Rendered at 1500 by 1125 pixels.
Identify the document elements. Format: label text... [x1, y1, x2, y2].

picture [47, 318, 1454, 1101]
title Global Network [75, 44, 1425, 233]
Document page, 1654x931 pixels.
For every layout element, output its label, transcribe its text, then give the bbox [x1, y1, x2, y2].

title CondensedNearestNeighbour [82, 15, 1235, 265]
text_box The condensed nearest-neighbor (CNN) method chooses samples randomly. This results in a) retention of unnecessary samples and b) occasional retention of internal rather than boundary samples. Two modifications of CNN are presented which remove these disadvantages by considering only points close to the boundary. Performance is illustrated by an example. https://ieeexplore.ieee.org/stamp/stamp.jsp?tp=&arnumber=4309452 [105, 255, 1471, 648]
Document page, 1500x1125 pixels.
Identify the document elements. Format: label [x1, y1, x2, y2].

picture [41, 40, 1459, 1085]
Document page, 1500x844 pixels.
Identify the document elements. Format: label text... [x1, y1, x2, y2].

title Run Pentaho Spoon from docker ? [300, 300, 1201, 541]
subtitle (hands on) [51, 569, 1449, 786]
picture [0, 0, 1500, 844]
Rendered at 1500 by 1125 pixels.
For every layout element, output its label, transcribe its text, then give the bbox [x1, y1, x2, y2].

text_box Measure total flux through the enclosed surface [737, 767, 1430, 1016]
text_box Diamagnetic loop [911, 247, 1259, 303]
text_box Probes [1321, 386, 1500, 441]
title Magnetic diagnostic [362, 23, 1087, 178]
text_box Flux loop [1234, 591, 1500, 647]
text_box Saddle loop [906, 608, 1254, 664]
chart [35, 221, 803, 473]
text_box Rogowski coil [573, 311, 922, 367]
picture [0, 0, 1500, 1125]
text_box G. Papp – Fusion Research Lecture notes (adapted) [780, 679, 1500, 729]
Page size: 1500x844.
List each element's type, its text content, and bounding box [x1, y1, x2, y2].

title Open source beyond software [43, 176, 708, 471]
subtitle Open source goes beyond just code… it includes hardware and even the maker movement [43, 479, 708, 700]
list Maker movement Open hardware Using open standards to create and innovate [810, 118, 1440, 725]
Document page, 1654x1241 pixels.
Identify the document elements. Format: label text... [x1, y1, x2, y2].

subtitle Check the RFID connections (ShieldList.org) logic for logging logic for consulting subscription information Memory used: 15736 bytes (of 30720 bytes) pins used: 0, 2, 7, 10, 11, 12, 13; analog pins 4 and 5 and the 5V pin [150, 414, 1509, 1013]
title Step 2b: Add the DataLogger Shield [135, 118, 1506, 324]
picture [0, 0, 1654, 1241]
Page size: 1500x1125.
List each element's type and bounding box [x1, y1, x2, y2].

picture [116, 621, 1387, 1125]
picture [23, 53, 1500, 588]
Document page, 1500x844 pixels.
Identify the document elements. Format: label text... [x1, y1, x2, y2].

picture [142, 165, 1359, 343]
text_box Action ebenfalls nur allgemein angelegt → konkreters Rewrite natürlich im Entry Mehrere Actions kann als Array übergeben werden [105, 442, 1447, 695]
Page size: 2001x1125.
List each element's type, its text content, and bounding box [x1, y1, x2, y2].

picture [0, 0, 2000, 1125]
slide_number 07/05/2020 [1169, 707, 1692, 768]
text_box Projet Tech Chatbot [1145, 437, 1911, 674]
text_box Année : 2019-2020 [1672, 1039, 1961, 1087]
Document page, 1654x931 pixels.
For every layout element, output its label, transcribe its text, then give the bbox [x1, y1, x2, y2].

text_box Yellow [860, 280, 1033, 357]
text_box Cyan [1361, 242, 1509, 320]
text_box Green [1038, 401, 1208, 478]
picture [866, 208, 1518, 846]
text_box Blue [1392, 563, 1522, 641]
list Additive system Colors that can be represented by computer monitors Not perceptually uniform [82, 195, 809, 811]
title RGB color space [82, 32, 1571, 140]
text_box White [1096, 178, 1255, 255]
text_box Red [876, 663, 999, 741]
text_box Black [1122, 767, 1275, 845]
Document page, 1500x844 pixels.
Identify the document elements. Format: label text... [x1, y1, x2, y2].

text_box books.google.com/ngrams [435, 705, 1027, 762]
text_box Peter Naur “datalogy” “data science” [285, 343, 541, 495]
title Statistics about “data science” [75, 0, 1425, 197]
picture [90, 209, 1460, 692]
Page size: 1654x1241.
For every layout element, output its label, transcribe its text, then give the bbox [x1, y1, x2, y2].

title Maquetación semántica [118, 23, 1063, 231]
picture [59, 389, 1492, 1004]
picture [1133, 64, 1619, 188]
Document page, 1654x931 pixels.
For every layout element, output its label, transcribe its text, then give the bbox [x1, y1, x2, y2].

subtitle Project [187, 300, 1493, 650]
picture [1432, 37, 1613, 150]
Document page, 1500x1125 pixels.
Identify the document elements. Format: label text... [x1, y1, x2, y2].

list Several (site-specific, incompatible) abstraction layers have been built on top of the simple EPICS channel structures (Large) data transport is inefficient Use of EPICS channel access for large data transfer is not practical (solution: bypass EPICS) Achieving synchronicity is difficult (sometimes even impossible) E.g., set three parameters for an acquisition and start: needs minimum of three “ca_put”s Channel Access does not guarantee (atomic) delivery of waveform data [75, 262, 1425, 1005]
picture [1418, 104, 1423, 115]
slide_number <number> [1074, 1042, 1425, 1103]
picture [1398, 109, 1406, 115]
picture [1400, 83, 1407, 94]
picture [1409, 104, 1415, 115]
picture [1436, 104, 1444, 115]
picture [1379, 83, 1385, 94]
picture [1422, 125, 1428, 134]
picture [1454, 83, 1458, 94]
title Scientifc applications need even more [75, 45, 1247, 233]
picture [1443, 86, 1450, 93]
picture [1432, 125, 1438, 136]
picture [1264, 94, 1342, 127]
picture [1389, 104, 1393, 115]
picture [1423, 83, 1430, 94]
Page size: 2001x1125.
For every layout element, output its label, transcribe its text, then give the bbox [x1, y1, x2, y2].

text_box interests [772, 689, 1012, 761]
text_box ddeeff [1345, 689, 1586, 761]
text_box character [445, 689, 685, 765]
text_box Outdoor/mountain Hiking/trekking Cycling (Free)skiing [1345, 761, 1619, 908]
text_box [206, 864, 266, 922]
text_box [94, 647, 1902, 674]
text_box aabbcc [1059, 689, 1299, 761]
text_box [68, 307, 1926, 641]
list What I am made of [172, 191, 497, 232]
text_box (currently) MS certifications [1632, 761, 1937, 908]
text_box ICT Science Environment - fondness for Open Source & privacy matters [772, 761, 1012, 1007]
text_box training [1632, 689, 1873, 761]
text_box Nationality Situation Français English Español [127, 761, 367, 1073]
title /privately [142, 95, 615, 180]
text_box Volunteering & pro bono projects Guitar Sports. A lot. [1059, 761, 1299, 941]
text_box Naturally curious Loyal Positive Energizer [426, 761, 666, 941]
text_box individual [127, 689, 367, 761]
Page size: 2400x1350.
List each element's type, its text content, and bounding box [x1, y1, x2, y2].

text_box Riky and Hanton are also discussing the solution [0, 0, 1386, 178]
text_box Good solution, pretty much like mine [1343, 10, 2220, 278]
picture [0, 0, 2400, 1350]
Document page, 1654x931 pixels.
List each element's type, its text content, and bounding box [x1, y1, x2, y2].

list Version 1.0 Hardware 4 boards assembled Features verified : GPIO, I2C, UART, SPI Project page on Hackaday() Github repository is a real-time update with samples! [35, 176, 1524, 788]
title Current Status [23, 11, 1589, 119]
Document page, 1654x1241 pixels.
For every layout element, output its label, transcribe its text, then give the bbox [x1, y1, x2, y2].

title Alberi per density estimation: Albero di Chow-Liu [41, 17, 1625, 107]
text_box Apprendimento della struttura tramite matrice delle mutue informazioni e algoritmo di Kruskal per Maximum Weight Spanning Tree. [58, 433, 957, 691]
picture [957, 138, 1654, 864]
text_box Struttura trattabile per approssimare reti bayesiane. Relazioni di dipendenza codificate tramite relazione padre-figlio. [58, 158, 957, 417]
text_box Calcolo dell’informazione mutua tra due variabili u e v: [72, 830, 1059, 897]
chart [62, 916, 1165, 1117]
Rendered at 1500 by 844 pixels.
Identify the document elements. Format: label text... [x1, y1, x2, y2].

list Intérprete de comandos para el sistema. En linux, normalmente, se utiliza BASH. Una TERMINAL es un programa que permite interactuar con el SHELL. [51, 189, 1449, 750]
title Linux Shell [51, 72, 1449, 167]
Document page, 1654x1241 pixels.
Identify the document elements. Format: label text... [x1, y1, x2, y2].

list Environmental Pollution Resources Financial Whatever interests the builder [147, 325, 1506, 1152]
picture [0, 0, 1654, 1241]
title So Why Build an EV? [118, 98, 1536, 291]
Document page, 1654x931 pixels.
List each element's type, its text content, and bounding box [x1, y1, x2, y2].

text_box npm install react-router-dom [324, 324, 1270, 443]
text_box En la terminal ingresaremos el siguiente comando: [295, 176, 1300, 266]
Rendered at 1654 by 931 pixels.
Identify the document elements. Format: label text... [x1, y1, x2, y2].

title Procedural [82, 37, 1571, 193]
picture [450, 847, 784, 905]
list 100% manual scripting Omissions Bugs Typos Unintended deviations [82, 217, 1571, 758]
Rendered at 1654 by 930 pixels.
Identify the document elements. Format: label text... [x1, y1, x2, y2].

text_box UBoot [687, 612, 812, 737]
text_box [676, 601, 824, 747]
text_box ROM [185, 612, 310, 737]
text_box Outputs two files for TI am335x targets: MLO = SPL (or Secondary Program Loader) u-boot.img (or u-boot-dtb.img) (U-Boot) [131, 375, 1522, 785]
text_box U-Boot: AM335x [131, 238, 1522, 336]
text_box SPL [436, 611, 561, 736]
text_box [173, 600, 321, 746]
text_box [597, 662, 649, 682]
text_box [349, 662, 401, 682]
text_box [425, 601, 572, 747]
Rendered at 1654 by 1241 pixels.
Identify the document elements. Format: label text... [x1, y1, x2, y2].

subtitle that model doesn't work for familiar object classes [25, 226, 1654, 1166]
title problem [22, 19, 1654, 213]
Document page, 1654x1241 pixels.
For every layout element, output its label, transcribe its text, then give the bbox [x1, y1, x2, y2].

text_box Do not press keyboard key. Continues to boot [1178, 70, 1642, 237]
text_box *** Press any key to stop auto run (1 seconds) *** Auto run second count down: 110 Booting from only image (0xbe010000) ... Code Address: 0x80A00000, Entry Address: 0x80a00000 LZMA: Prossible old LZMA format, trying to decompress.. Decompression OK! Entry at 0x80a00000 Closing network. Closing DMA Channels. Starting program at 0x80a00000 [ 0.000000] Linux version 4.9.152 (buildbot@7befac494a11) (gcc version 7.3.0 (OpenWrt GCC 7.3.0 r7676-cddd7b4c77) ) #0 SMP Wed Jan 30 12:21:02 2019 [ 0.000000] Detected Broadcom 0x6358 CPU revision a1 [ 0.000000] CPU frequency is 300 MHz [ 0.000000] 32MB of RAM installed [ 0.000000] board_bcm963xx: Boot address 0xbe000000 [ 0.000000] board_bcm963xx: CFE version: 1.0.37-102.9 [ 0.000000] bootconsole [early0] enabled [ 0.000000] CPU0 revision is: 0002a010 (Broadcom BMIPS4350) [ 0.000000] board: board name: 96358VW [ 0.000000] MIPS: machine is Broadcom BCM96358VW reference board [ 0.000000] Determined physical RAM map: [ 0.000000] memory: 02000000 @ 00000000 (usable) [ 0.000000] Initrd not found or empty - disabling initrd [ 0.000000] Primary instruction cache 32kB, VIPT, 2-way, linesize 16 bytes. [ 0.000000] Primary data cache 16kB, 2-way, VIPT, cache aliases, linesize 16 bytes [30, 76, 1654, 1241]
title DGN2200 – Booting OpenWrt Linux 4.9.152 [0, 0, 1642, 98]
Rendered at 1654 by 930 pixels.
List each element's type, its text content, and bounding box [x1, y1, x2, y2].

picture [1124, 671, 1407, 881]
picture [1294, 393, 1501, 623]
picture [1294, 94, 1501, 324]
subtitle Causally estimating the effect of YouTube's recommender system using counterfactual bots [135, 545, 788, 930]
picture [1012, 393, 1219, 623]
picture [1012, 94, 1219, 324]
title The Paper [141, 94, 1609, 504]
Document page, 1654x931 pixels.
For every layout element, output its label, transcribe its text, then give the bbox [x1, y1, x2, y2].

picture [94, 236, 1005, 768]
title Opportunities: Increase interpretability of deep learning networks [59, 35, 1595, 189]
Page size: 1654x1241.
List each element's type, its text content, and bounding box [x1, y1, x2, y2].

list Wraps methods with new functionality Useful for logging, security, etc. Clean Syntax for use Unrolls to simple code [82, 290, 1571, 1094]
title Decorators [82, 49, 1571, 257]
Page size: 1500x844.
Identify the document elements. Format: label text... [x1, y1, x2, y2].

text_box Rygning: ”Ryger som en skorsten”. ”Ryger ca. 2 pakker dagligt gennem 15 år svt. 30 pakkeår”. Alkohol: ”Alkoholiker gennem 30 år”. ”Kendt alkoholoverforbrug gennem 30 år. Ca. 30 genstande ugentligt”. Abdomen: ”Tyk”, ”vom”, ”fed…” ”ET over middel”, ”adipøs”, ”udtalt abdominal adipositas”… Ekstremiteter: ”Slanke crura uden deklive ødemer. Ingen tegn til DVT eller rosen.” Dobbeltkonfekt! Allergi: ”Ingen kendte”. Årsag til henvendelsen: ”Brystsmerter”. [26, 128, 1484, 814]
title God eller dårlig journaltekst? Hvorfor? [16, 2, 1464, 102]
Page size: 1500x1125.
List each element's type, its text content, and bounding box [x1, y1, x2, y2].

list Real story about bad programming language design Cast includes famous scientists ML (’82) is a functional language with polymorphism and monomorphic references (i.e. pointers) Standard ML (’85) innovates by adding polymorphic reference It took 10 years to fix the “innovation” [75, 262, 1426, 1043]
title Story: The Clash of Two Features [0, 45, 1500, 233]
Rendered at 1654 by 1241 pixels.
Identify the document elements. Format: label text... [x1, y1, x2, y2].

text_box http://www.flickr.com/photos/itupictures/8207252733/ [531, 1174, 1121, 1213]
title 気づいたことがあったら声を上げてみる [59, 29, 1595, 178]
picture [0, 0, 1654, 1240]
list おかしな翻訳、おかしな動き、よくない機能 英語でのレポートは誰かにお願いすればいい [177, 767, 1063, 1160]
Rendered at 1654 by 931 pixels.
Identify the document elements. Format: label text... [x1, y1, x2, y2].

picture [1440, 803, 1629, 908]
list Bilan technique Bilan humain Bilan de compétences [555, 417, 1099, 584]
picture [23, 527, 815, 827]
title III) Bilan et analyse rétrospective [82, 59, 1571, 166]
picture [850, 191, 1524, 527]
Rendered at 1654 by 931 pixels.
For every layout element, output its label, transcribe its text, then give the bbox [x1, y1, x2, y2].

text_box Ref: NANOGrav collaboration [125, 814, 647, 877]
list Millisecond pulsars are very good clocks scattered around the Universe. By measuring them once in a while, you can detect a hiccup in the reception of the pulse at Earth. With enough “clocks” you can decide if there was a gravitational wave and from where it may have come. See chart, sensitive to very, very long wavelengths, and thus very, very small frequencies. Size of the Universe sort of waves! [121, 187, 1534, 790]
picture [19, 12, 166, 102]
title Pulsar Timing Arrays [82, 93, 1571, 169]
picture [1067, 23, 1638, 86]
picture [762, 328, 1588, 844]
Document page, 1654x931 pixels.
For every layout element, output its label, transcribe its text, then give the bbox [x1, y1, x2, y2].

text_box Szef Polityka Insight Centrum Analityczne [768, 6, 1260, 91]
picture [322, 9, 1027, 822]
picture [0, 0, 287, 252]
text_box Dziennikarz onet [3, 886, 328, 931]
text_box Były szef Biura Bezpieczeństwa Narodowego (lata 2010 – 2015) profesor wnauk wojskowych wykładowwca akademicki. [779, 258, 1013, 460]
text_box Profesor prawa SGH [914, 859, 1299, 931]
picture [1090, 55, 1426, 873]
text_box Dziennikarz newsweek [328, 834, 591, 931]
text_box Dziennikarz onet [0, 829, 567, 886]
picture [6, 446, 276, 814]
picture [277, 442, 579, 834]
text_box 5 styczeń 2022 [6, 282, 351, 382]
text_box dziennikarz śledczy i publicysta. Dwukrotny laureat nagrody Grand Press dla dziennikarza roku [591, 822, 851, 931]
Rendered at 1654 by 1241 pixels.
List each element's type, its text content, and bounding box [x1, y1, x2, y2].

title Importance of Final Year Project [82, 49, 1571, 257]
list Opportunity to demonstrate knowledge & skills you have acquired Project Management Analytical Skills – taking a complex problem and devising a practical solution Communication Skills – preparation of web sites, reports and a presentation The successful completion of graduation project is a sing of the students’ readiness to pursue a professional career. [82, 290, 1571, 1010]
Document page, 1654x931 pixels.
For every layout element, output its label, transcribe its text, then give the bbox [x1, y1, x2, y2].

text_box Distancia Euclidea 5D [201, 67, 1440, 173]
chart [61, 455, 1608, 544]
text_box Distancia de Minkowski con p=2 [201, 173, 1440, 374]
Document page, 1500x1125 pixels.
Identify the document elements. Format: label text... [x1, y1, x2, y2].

• [EXERCISE TASK] Copy the records verbatim, from their first line through the line containing "title Global Network [75, 44, 1425, 233]", inclusive.

• [EXPECTED ANSWER]
Rendered at 1500 by 1125 pixels.
Identify the document elements. Format: label text... [x1, y1, x2, y2].

picture [47, 318, 1454, 1101]
title Global Network [75, 44, 1425, 233]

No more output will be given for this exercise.